Kevin Costner in Horizon: Eine amerikanische Saga

Im Ensemble gibt er trotzdem eine recht unauffällige Figur. Wie schon in Open Range - Weites Land spielt Costner einen Western-Helden, der versucht, in der Anonymität das geronnene Blut von seinen Händen zu kratzen. Das Scheinwerferlicht überlässt er den Co-Stars, etwa Sienna Miller als gebeutelte Siedler-Witwe, die in den gutmütigen Augen von Offizier Sam Worthington neue Hoffnung schöpft. Oder Abbey Lee als resilientes Freudenmädchen. Das Drehbuch baut auf klassisches Western-Personal, aber bis in die kleinsten Rollen bleibt Raum, um die Klischees mit Leben zu füllen. 181 Minuten Laufzeit zahlen sich hier tatsächlich aus.

Deshalb fühlt sich Horizon schon jetzt wie drei oder vier Western in einem an. So viele Perspektiven werden nebeneinander gestellt und durchleuchtet, dass die drei Stunden wie im Fluge vorbeiziehen.

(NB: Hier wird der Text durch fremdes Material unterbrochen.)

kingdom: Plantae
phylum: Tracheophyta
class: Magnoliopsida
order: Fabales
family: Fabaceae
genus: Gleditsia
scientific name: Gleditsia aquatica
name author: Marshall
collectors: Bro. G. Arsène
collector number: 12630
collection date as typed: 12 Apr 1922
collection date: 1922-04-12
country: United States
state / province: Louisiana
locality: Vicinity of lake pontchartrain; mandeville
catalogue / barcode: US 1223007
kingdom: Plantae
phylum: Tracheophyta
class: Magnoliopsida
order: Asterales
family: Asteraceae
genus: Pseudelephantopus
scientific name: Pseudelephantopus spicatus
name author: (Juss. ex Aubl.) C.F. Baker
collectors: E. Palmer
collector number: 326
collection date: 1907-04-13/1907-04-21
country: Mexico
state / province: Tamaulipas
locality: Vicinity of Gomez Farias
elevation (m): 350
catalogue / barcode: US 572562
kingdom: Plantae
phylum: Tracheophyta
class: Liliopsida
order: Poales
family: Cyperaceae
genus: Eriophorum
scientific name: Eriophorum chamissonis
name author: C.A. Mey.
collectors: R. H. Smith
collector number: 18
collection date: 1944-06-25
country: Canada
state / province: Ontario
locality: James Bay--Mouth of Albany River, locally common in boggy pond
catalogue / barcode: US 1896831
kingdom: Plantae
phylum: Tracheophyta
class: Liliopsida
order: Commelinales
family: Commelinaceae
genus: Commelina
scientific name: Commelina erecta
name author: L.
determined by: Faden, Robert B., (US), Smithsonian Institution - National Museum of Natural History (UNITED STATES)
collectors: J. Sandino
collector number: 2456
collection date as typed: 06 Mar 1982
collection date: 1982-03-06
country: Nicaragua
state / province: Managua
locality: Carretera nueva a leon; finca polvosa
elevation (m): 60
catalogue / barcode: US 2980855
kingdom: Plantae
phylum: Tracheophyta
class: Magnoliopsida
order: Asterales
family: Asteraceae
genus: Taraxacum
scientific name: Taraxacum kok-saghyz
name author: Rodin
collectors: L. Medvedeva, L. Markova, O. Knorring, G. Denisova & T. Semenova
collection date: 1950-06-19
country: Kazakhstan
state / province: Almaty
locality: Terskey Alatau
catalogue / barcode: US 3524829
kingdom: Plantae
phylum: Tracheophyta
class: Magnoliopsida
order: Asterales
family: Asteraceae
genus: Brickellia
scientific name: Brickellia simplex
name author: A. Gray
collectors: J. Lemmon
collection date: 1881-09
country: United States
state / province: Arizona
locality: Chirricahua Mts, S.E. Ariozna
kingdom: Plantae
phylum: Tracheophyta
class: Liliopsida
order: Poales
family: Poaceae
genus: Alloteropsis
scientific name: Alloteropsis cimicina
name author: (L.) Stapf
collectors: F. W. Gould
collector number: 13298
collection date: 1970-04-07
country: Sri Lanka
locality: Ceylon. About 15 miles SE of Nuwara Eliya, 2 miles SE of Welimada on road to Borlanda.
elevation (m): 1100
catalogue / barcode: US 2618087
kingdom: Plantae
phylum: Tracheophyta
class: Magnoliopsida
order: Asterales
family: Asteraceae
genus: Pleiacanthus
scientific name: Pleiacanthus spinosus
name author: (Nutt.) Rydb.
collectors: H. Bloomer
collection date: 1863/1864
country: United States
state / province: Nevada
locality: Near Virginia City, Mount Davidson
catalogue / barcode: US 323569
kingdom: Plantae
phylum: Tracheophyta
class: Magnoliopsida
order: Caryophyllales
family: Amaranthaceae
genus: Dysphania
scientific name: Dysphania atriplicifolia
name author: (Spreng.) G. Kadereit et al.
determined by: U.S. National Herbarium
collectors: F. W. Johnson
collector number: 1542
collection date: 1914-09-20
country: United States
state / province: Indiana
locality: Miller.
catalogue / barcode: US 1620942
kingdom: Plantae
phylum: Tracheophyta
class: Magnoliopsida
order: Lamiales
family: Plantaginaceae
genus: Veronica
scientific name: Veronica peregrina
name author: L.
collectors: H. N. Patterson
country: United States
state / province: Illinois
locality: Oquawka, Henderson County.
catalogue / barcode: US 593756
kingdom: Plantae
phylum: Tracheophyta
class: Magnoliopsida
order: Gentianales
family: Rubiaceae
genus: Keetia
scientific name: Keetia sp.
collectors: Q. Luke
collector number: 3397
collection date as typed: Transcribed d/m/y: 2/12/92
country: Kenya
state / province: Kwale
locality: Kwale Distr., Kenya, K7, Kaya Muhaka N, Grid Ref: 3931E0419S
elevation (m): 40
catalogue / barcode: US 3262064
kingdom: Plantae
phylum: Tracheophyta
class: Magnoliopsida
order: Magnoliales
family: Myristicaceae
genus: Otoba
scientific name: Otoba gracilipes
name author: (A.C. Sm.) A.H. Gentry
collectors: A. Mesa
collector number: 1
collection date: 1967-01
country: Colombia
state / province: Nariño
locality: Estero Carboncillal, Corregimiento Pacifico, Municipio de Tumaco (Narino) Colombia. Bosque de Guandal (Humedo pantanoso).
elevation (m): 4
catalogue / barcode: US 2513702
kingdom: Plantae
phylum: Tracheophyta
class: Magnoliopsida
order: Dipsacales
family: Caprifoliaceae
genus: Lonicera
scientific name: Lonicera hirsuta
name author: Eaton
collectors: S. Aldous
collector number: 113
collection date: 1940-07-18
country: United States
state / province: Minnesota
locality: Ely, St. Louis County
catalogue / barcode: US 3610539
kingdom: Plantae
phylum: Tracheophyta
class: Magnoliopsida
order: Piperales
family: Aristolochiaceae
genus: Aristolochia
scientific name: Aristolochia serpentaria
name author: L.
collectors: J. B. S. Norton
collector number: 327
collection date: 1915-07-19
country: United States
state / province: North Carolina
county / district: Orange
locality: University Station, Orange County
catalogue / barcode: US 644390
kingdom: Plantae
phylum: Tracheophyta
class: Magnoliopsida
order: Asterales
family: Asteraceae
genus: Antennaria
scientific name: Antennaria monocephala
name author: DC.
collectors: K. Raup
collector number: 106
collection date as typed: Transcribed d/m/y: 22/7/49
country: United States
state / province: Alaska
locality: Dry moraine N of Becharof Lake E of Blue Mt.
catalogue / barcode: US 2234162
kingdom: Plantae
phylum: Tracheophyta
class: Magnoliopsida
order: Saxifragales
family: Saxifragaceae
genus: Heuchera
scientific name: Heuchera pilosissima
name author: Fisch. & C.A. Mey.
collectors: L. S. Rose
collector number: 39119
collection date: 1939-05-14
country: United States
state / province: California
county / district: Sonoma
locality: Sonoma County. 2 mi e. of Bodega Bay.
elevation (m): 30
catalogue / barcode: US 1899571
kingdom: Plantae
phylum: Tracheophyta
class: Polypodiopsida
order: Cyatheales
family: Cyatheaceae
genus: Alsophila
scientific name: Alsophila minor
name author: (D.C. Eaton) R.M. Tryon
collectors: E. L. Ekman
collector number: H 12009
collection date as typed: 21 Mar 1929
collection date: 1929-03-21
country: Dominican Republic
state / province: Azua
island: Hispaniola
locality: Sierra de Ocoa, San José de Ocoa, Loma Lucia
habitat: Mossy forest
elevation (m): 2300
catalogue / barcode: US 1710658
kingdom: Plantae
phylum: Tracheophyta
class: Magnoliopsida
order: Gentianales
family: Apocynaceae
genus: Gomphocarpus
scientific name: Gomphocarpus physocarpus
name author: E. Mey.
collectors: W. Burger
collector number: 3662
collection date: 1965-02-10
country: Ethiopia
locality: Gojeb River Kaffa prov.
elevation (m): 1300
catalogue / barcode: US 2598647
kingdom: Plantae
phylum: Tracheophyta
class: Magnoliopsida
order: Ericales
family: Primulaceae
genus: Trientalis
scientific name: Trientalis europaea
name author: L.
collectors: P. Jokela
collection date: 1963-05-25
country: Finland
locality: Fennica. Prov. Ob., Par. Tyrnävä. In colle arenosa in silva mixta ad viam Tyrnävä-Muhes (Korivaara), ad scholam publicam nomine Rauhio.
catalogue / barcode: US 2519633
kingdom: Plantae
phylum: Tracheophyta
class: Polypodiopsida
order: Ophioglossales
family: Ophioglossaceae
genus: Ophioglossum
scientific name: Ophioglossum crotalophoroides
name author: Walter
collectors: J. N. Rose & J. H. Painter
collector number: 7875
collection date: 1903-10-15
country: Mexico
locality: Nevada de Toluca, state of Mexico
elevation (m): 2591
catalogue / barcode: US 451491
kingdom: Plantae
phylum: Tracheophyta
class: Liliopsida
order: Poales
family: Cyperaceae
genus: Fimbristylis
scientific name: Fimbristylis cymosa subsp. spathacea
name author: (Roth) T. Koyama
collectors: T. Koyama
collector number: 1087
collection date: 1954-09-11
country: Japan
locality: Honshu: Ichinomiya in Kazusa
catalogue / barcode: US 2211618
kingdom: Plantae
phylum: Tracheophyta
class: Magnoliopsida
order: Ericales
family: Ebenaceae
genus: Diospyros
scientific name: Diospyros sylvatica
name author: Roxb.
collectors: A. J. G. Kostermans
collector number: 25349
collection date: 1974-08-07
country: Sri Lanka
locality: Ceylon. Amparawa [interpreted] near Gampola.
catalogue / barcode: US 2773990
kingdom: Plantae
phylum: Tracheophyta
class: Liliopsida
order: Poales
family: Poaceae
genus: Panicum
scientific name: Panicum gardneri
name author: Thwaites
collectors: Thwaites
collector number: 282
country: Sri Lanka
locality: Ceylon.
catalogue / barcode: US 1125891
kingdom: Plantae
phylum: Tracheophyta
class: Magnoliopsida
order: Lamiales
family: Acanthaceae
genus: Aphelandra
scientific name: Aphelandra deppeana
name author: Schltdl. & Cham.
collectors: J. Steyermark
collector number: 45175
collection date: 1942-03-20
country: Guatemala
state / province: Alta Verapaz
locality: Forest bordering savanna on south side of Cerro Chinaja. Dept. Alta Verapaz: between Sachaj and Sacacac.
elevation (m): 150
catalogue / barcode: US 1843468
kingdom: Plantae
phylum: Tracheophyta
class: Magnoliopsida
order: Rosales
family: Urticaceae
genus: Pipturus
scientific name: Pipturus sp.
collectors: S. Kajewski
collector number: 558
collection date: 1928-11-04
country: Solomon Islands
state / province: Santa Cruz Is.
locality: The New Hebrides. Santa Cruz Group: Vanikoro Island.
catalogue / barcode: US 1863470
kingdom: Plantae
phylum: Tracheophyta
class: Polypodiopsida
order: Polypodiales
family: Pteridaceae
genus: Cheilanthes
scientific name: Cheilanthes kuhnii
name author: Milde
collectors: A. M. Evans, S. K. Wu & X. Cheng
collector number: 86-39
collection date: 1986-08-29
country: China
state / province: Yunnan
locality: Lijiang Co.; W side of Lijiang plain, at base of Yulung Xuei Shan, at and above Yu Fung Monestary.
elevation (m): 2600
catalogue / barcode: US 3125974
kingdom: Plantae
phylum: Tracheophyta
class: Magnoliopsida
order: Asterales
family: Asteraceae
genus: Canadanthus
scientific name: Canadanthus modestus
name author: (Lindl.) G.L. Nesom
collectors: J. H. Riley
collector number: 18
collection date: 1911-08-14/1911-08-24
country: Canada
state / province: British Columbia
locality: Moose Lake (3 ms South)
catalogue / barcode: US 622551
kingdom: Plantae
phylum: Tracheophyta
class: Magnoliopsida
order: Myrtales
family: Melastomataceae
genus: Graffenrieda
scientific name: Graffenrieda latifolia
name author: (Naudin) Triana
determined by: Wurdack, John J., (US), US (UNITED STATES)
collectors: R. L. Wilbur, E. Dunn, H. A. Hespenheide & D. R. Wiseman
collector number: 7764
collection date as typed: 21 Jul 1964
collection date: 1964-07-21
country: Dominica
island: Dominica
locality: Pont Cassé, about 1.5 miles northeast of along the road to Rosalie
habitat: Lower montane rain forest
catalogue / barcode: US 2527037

Horizon 2 bis 4 können nicht schnell genug kommen

Einziger, aber großer Wermutstropfen bleibt die Isolierung der indigenen Besetzung, die zwar ihrerseits ausdrucksstarke Momente erhalten, aber keine gleichwertig mitreißende Geschichte. Das könnte in den späteren Filmen zurechtgerückt werden. Es könnte aber auf das Konzept von Horizon zurückgehen. Angetrieben wird der Film von der Bewegung in den Westen. Costner interessiert sich zumindest in Teil 1 am meisten für die Siedler, und die Motive und (blinden) Hoffnungen, die diese Menschen in den Westen treiben.

Sienna Miller in Horizon

Diese Bewegung über den Kontinent wird einen Teil der Figuren in den nächsten drei Filmen zusammenführen. Wie das geschehen wird, bleibt nach Ende des ersten Films offen und der zweite kann nicht schnell genug ins Kino kommen.

Das Ergebnis der großen Geschichte, die in Horizon erzählt wird, sieht man in seiner analytischen, kalten Gestalt auf der Karte der Vereinigten Staaten. In den US-Bundesstaaten, deren Grenzen – so gerade wie ein Holzpfahl – über Land und Gräber ganzer Völker hinweggezogen wurden.

Horizon startet am 22. August 2024 in den deutschen Kinos. Teil 2 folgt am 7. November.